**Task to complete:**
Rewrite the part of the listing that opens with the line containing "Reading left to" and closes with the line containing "Count the number of categories in the chart.", replacing "chart" with "graph" and leaving everything else unchanged.

**Task inputs:**

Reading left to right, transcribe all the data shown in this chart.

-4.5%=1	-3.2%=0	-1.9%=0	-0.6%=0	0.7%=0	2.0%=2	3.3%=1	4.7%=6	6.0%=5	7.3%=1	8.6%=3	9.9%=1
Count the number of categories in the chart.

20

==

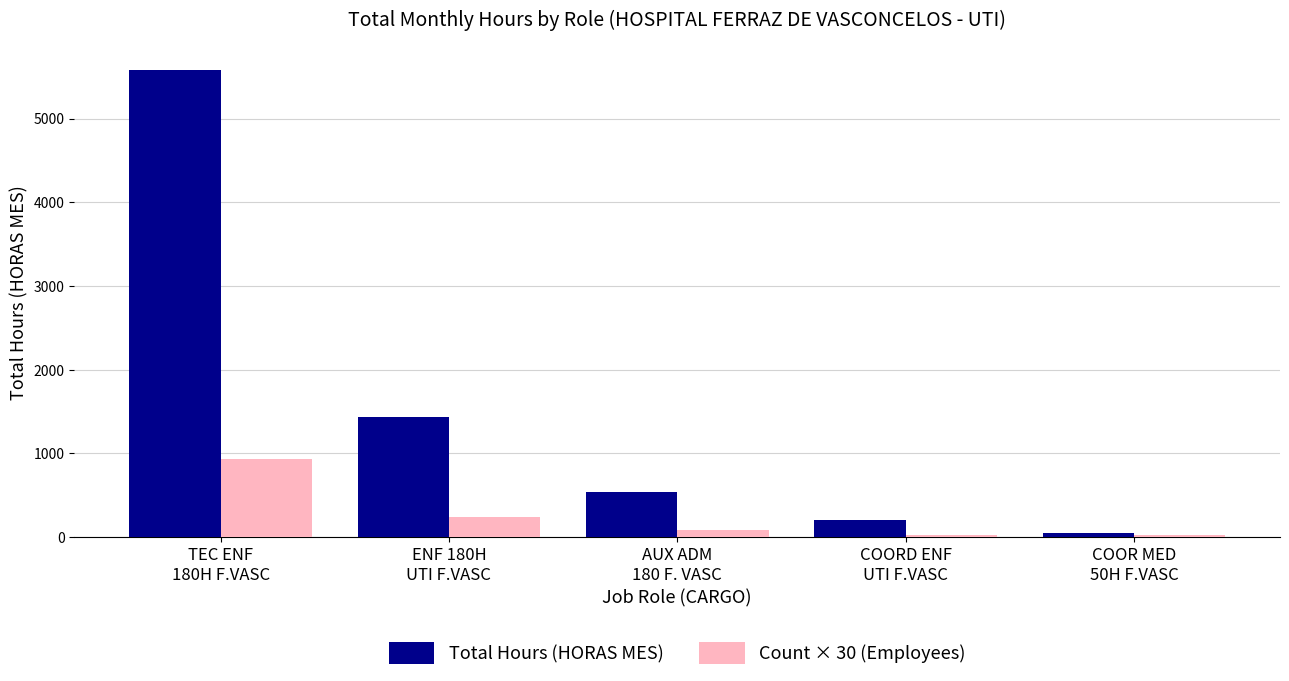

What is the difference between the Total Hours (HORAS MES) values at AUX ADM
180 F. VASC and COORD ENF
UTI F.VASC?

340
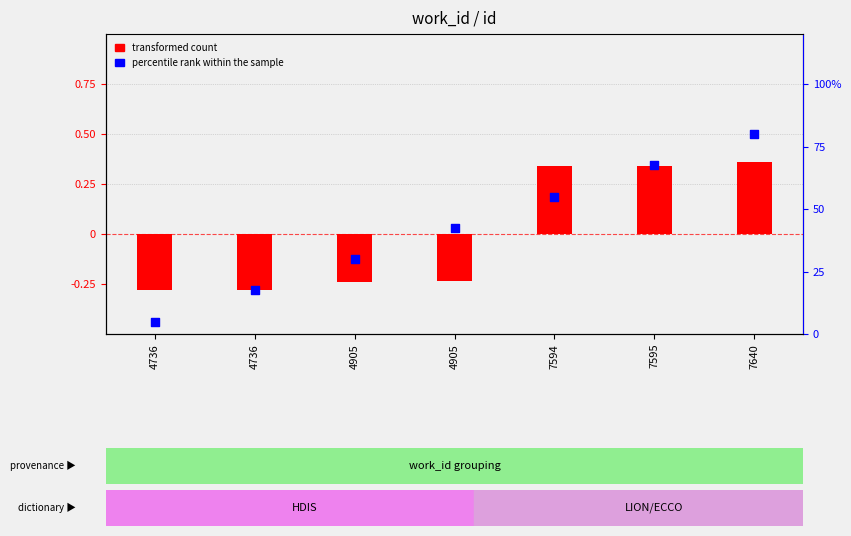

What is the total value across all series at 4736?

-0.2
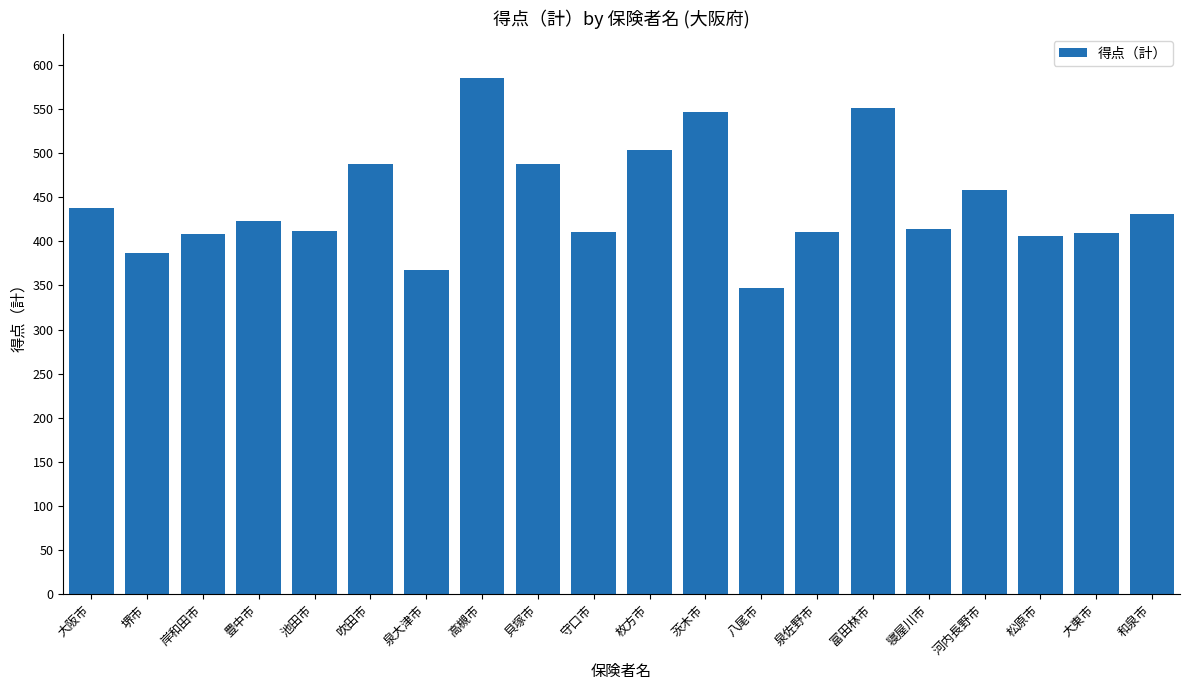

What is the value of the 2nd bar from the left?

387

**Reply:**
Reading left to right, transcribe all the data shown in this graph.

-4.5%=1	-3.2%=0	-1.9%=0	-0.6%=0	0.7%=0	2.0%=2	3.3%=1	4.7%=6	6.0%=5	7.3%=1	8.6%=3	9.9%=1
Count the number of categories in the graph.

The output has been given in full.